A sink consumes a stream of data, and produces a result. A sink must always produce a result, and must always produce a single result. This is encoded in the types themselves.

There is a Monad instance for sink, making it simple to compose multiple sinks together into a larger sink. You can also use the built-in sink functions to perform most of your work. Like sources, you'll rarely need to dive into the inner workings. Let's start off with an example: getting lines from a stream of Chars (we'll assume Unix line endings for simplicity).

import Data.Conduit
import qualified Data.Conduit.List as CL

-- Get a single line from the stream.
sinkLine :: Resource m => Sink Char m String
sinkLine = sinkState
    id -- initial state, nothing at the beginning of the line
    push
    close
  where
    -- On a new line, return the contents up until here
    push front '\n' =
        return $ StateDone Nothing $ front []

    -- Just another character, add it to the front and keep going
    push front char =
        return $ StateProcessing $ front . (char:)

    -- Got an EOF before hitting a newline, just give what we have so far
    close front = return $ front []

-- Get all the lines from the stream, until we hit a blank line or EOF.
sinkLines :: Resource m => Sink Char m [String]
sinkLines = do
    line <- sinkLine
    if null line
        then return []
        else do
            lines <- sinkLines
            return $ line : lines

content :: String
content = unlines
    [ "This is the first line."
    , "Here's the second."
    , ""
    , "After the blank."
    ]

main :: IO ()
main = do
    lines <- runResourceT $ CL.sourceList content $$ sinkLines
    mapM_ putStrLn lines

Running this sample produces the expected output:

This is the first line.
Here's the second.

sinkLine demonstrates usage of the sinkState function, which is very similar to the sourceState function we just saw. It takes three arguments: an initial state, a push function (takes the current state and next input, and returns a new state and result) and a close function (takes the current state and returns an output). As opposed to sourceState- which doesn't need a close function- a sink is required to always return a result.

Our push function has two clauses. When it gets a newline character, it indicates that processing is complete via StateDone. The Nothing indicates that there is no leftover input (we'll discuss that later). It also gives an output of all the characters it has received. The second clause simply appends the new character to the existing state and indicates that we are still working via StateProcessing. The close function returns all characters.

sinkLines shows how we can use the monadic interface to produce new sinks. If you replace sinkLine with getLine, this would look like standard code to pull lines from standard input. This familiar interface should make it easy to get up and running quickly.

Types

The types for sinks are just a bit more involved than sources. Let's have a look:

type SinkPush input m output = input -> ResourceT m (SinkResult input m output)
type SinkClose m output = ResourceT m output

data SinkResult input m output =
    Processing (SinkPush input m output) (SinkClose m output)
  | Done (Maybe input) output

data Sink input m output =
    SinkNoData output
  | SinkData
        { sinkPush :: SinkPush input m output
        , sinkClose :: SinkClose m output
        }
  | SinkLift (ResourceT m (Sink input m output))

Whenever a sink is pushed to, it can either say it needs more data (Processing) or say it's all done. When still processing, it must provided updated push and close function; when done, it returns any leftover inut and the output. Fairly straight-forward.

**Source data:**
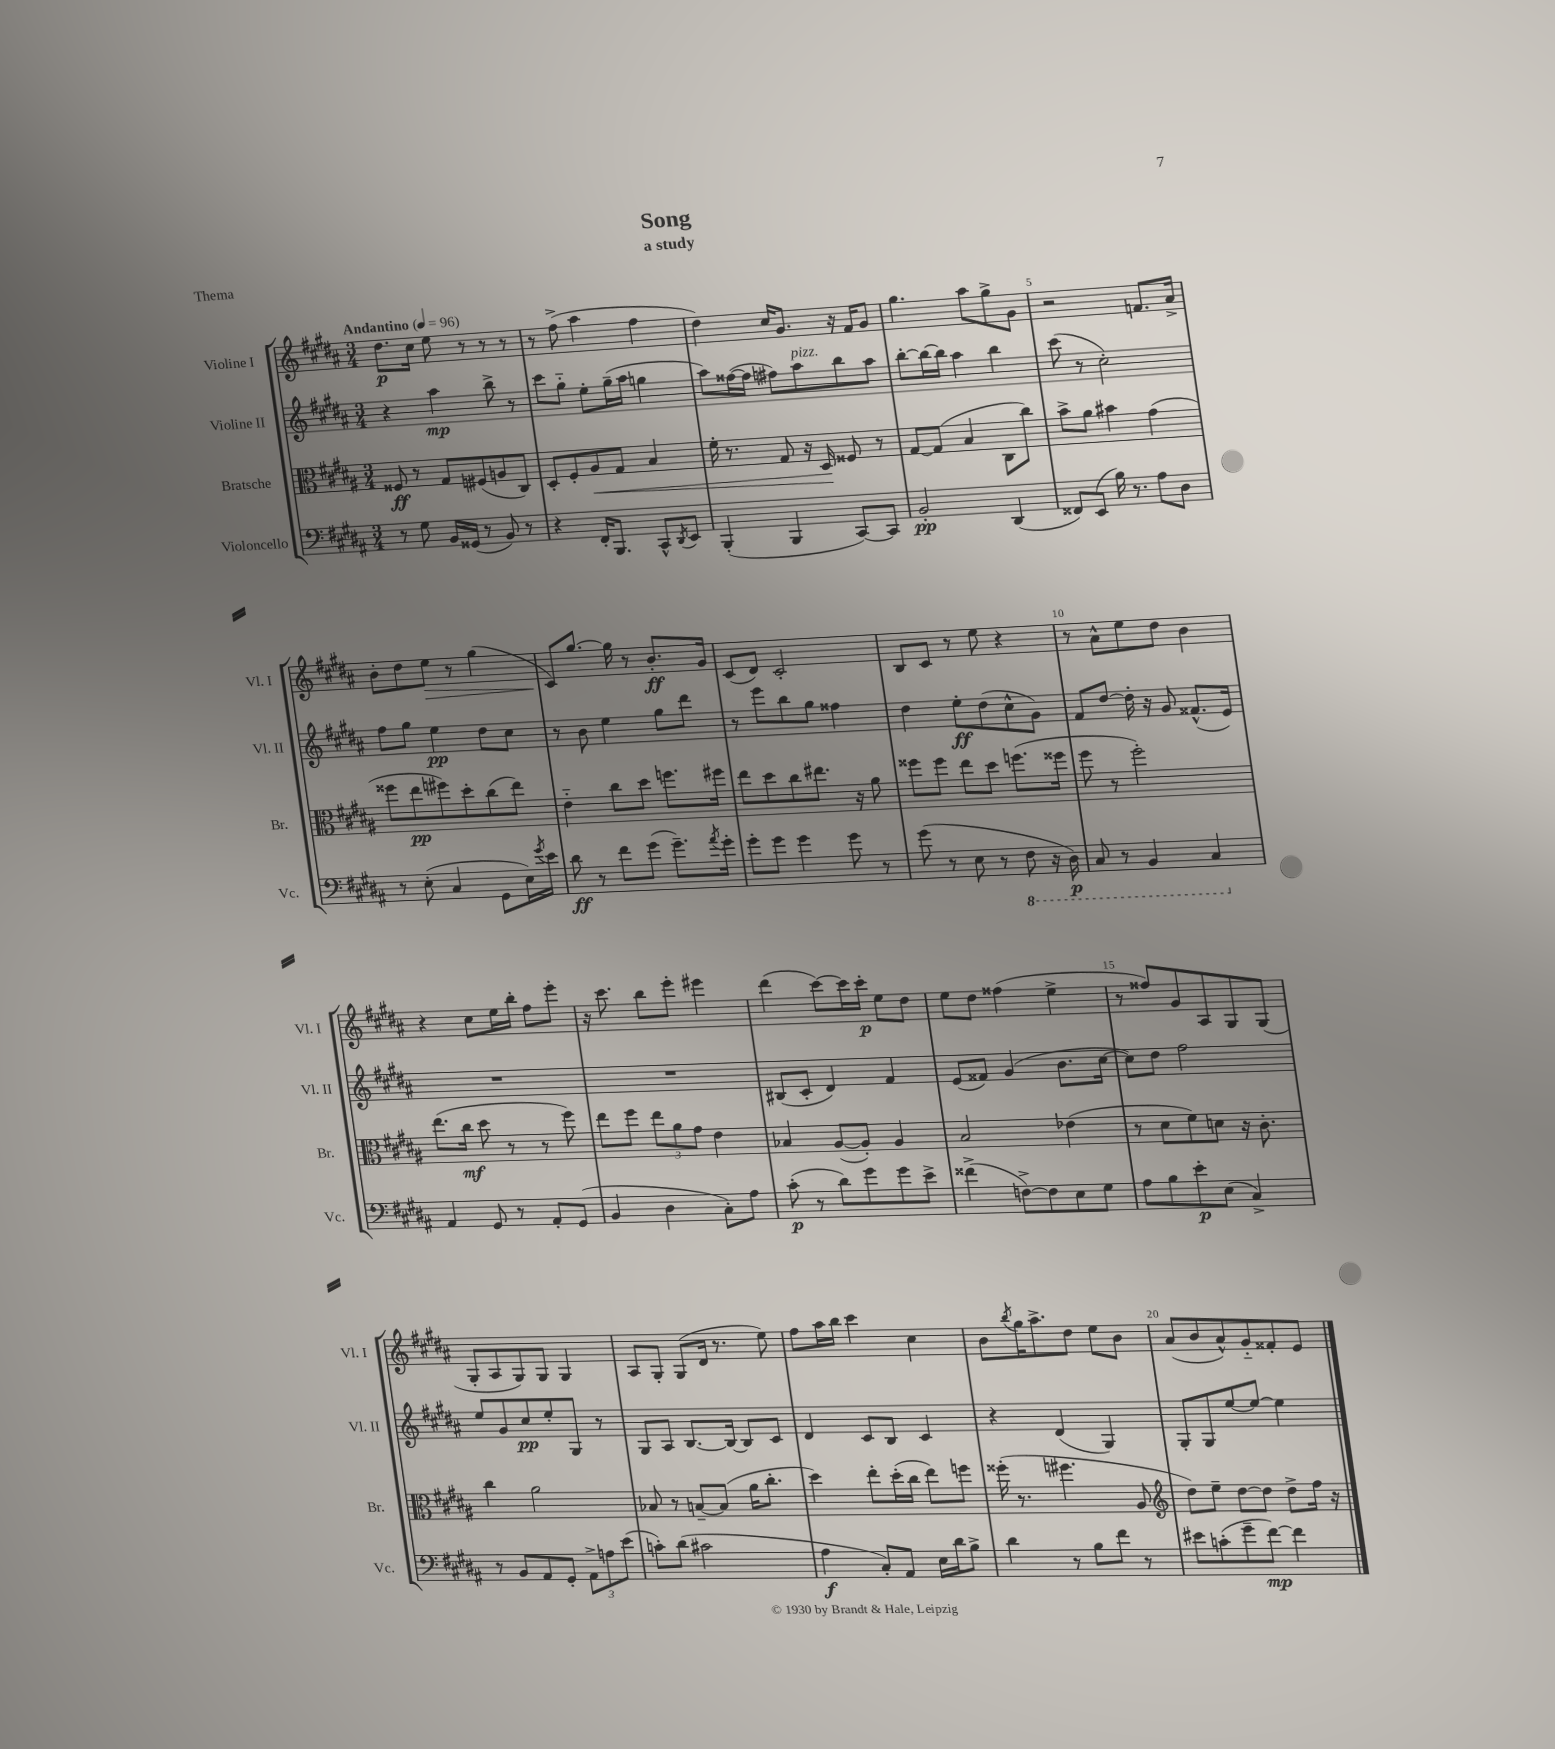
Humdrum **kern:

**Work instructions:** Could you pick up the tutorial on conduit sinks after its final sentence and keep writing it?

**Task response:**
The first real "gotcha" is the three constructors for Sink. Why do we need SinkNoData: aren't sinks all about consuming data? The answer is that we need it to efficiently implement our Monad instance. When we use return, we're giving back a value that requires no data in order to compute it. We could model this with the SinkData constructor, with something like:

myReturn a = SinkData (\input -> return (Done (Just input) a)) (return a)

But doing so would force reading in an extra bit of input that we don't need right now, and possibly will never need. (Have a look again at the sinkLines example.) So instead, we have an extra constructor to indicate that no input is required. Likewise, SinkLift is provided in order to implement an efficient MonadTrans instance.

Sinks: no helpers

Let's try to implement some sinks on the "bare metal", without any helper functions.

import Data.Conduit
import System.IO
import Control.Monad.Trans.Resource
import Control.Monad.IO.Class (liftIO)

-- Consume all input and discard it.
sinkNull :: Resource m => Sink a m ()
sinkNull =
    SinkData push close
  where
    push _ignored = return $ Processing push close
    close = return ()

-- Let's stream characters to a file. Here we do need some kind of
-- initialization. We do this by initializing in a push function,
-- and then returning a different push function for subsequent
-- calls. By using withIO, we know that the handle will be closed even
-- if there's an exception.
sinkFile :: ResourceIO m => FilePath -> Sink Char m ()
sinkFile fp =
    SinkData pushInit closeInit
  where
    pushInit char = do
        (releaseKey, handle) <- withIO (openFile fp WriteMode) hClose
        push releaseKey handle char
    closeInit = do
        -- Never opened a file, so nothing to do here
        return ()

    push releaseKey handle char = do
        liftIO $ hPutChar handle char
        return $ Processing (push releaseKey handle) (close releaseKey handle)

    close releaseKey _ = do
        -- Close the file handle as soon as possible.
        return ()

-- And we'll count how many values were in the stream.
count :: Resource m => Sink a m Int
count =
    SinkData (push 0) (close 0)
  where
    push count _ignored =
        return $ Processing (push count') (close count')
      where
        count' = count + 1

    close count = return count

Nothing is particularly complicated to implement. You should notice a common pattern here: declaring your push and close functions in a where clause, and then using them twice: once for the initial SinkData, and once for the Processing constructor. This can become a bit tedious; that's why we have helper functions.

Sinks: with helpers

Let's rewrite sinkFile and count to take advantage of the helper functions sinkIO and sinkState, respectively.

import Data.Conduit
import System.IO
import Control.Monad.IO.Class (liftIO)

-- We never have to touch the release key directly, sinkIO automatically
-- releases our resource as soon as we return IODone from our push function,
-- or sinkClose is called.
sinkFile :: ResourceIO m => FilePath -> Sink Char m ()
sinkFile fp = sinkIO
    (openFile fp WriteMode)
    hClose
    -- push: notice that we are given the handle and the input
    (\handle char -> do
        liftIO $ hPutChar handle char
        return IOProcessing)
    -- close: we're also given the handle, but we don't use it
    (\_handle -> return ())

-- And we'll count how many values were in the stream.
count :: Resource m => Sink a m Int
count = sinkState
    0
    -- The push function gets both the current state and the next input...
    (\state _ignored ->
        -- and it returns the new state
        return $ StateProcessing $ state + 1)
    -- The close function gets the final state and returns the output.
    (\state -> return state)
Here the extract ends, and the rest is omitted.